The larger township of Maffra is a stone’s throw away and is everything you’d expect a rural hub to be – practical, clean, neat, wide streets, and a touch serious. You do, however, get a true sense of how the state of Victoria revolves around our farms (vegetables/dairy/meat/poultry). Its hive of busy bees makes you understand and appreciate the importance of our rural industry in feeding a nation.
We enjoyed great coffee and cake in a fun quirky café and wholefoods trader called The Pickle Pot – a real unexpected treasure and good for calming the mind.
The day before Dad died I asked him if he could “visit” me when he passed away. A kookaburra (rarely-heard where we'd been living) heralded his passing just ten minutes after medical staff declared him officially gone. I knew it was Dad saying hello. He’d kept his promise to say hi or goodbye, just as I’d kept a kookaburra feather for this very event. As we walked around the spot where Dad had worked in the 50s at Glenmaggie Weir, we heard another kookaburra. I knew Dad was with was still with me, as if he was showing us around. It felt like a beautiful tribute to be in a space where he’d once been. Surreal, but special. It also made me realise how important it is to retrace the steps of our loved ones, to get a sense of their adventures.

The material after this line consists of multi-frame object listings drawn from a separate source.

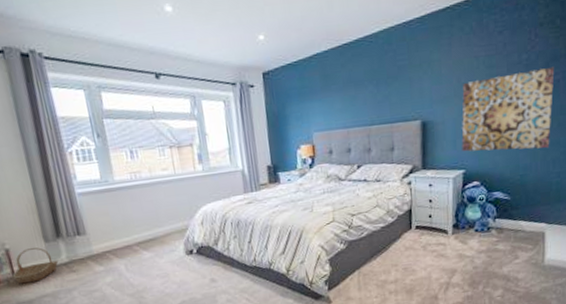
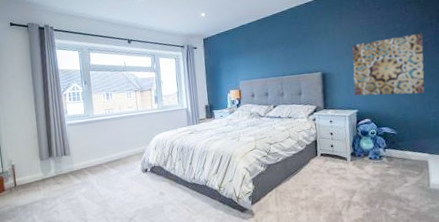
basket: present [12,247,59,284] -> none [14,163,49,192]

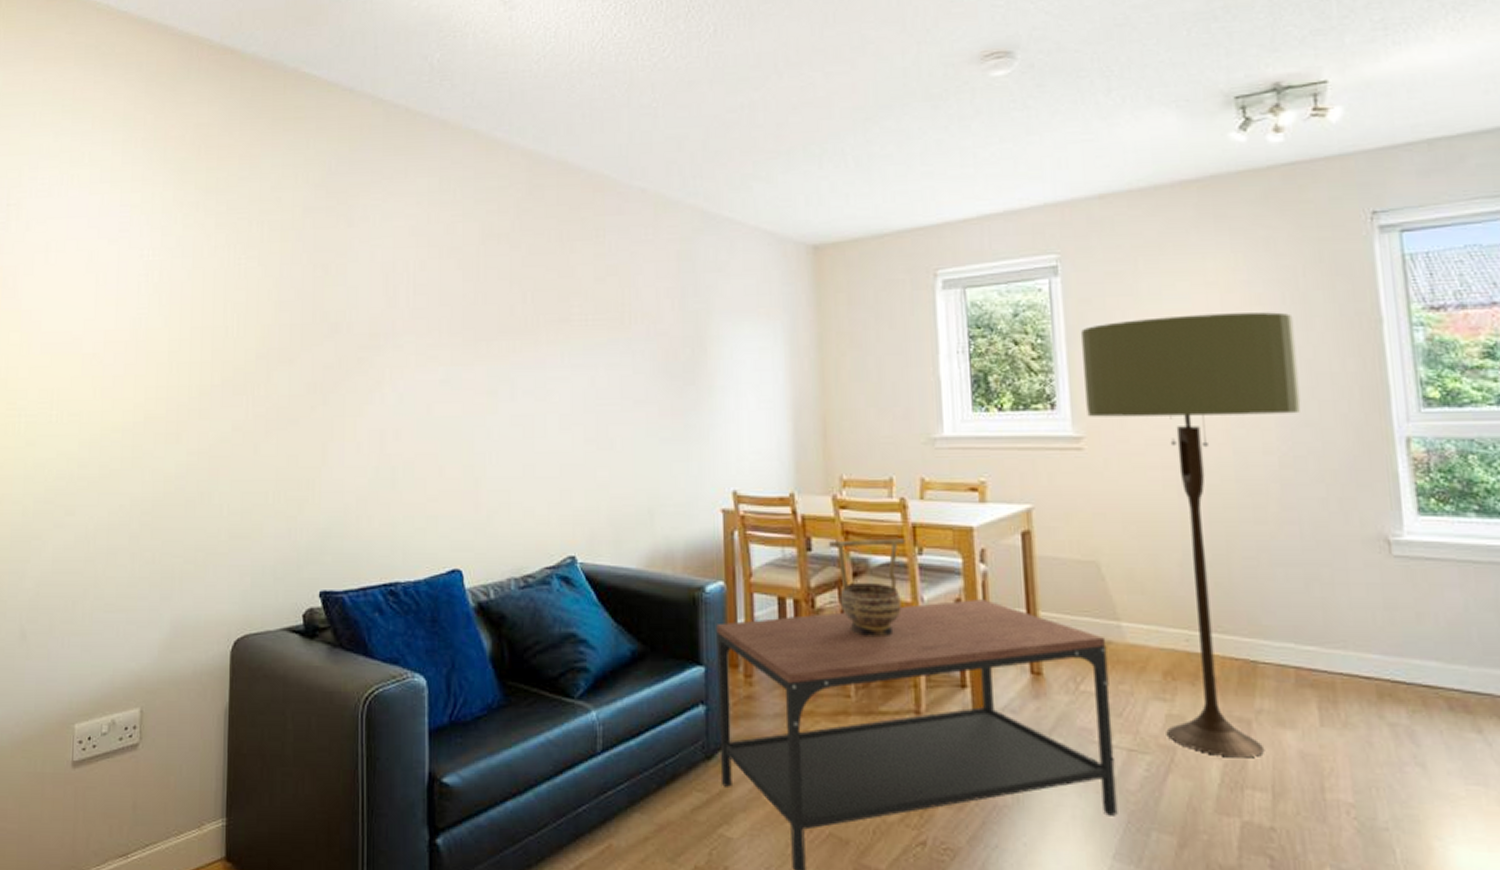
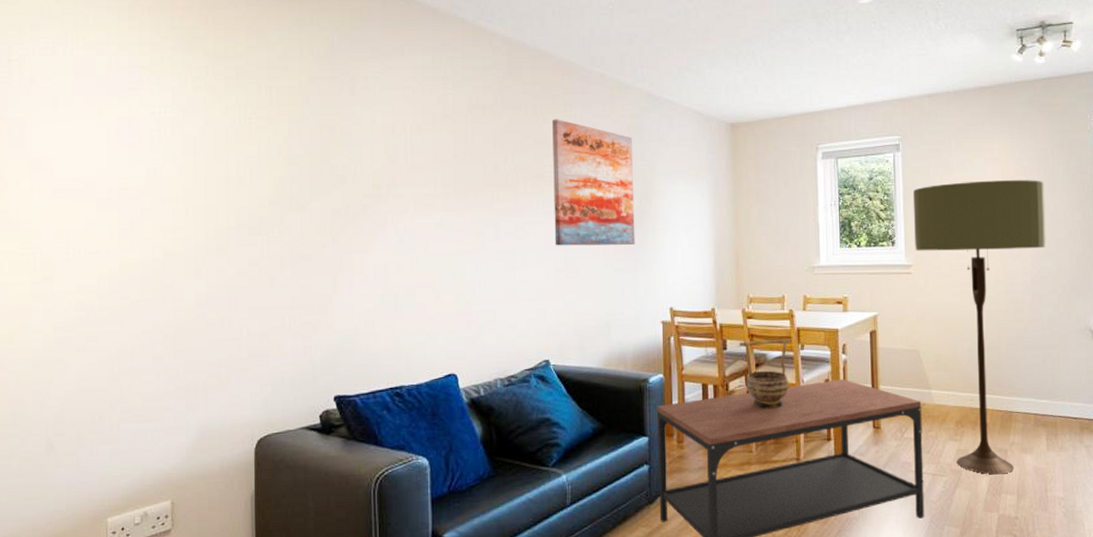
wall art: none [581,247,686,408] -> present [552,119,635,246]

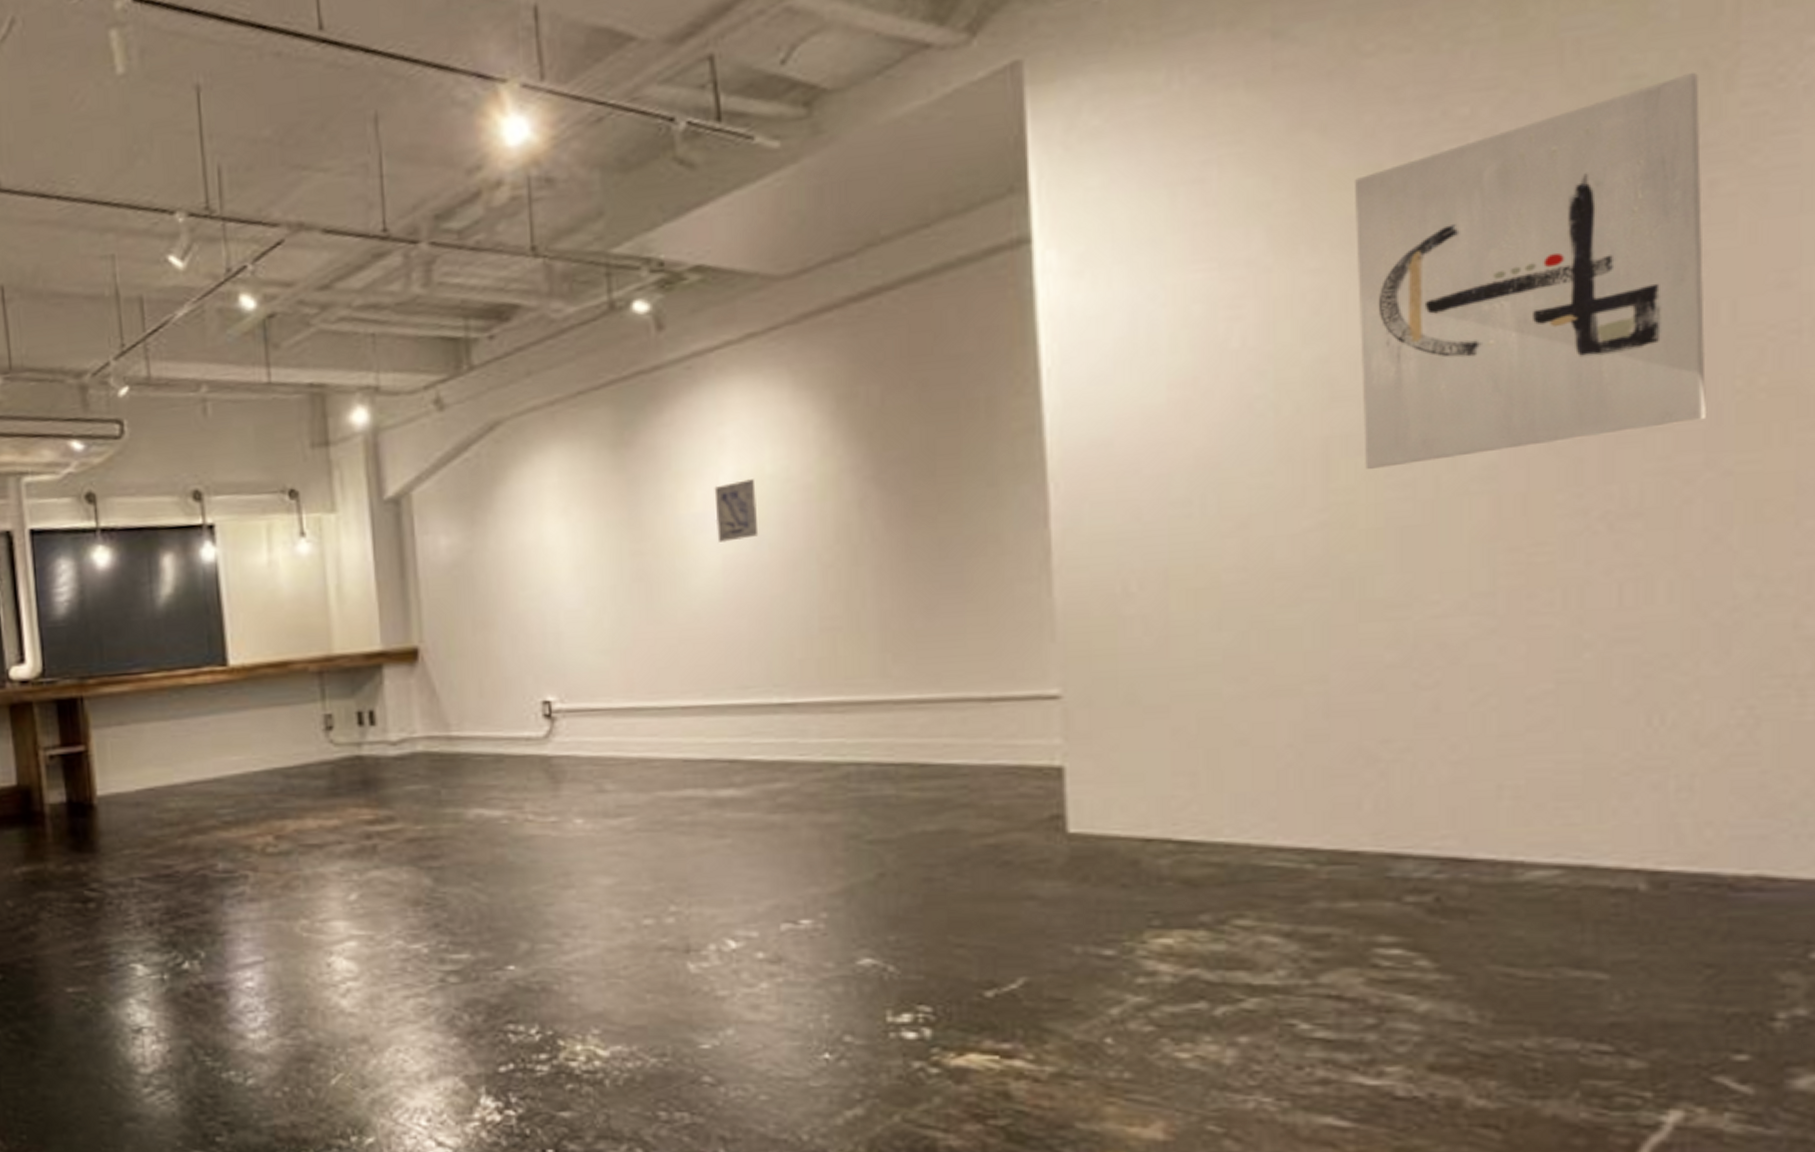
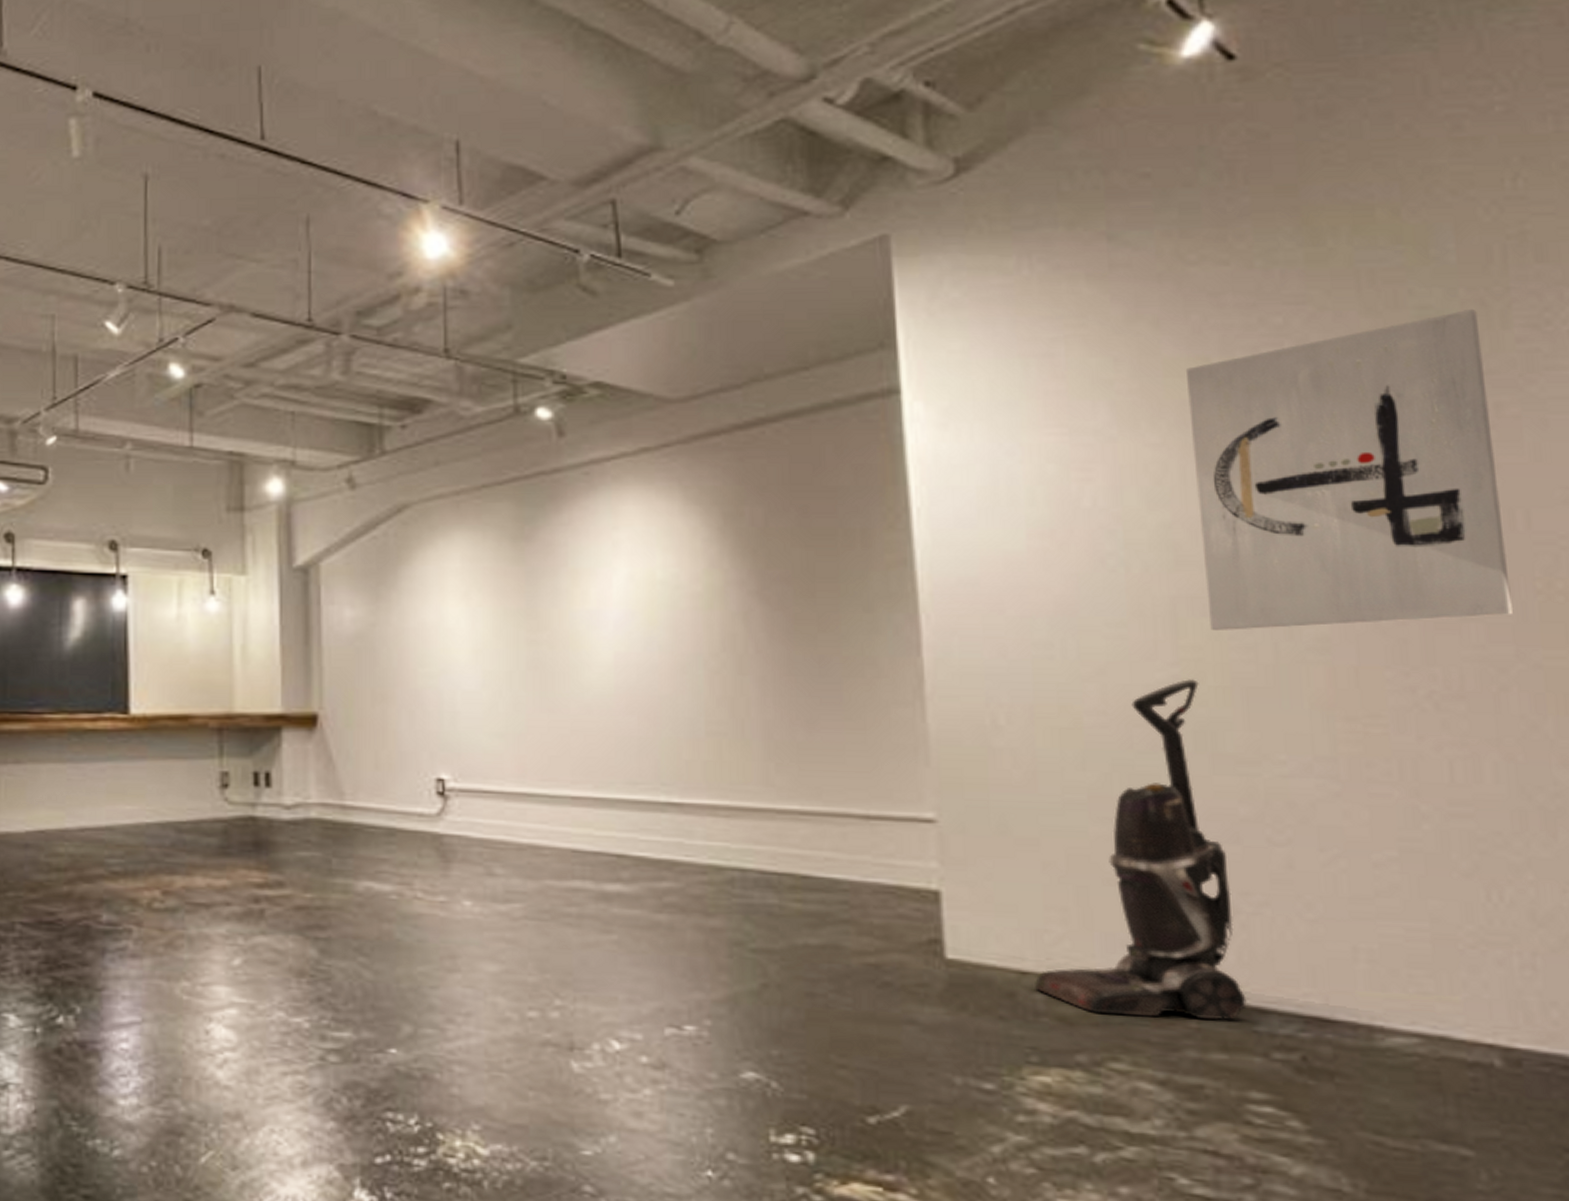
wall art: present [714,479,759,542] -> none [608,583,649,640]
vacuum cleaner: none [1160,524,1381,873] -> present [1035,679,1247,1020]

Dad had explained to me how he’d been a dogman on the cranes as they'd worked to raise the weir wall. To our amazement we found photographs in an information building of the time he worked there. I wondered if it was him in the image. Apparently the weir workers had stayed, dorm style, at a type of hangar in nearby Heyfield. So that was our next stop.
Heyfield is a quaint mixture of heritage buildings, new estates, arty cafes, historical museums, and country folk. Like Maffra, it has its practical elements but the new is outweighed by the vintage.
The first coffee visit there, I missed the hangar. The second visit it hit me between the eyes. Disguised as a business, it was the only domed building in the town which remotely looked like the place Dad had described. It was brilliant to finally put visuals to his stories. It was as if a part of him was still alive. I'm immensely glad and grateful we made the effort to go.
On the way home to Geelong, we stopped for a cuppa in yet another tiny country village called Cowwarr, and what was the town decorated with? You guessed it. Cows.
This was a beautiful, "hu-moo-rous" (get it?) full stop to end a short chapter of green hills, chooks, foggy mornings, glamourous food, and especially, memories of Dad. I felt it appropriate that cows were the last thing I took photos of, because I will love both my dads 'til the cows come home.
CYCLING TANAMBA DISTRICT
In case you're wondering, Rick took his bike as there is a fairly flat and easy-to-ride rail trail - one of the longest and most popular in Gippsland. There's also a mountain-bike park just outside of Tinamba near Glenmaggie Weir, Blores Hill. Lots of places to feel the wind in your hair and dust off some cobwebs.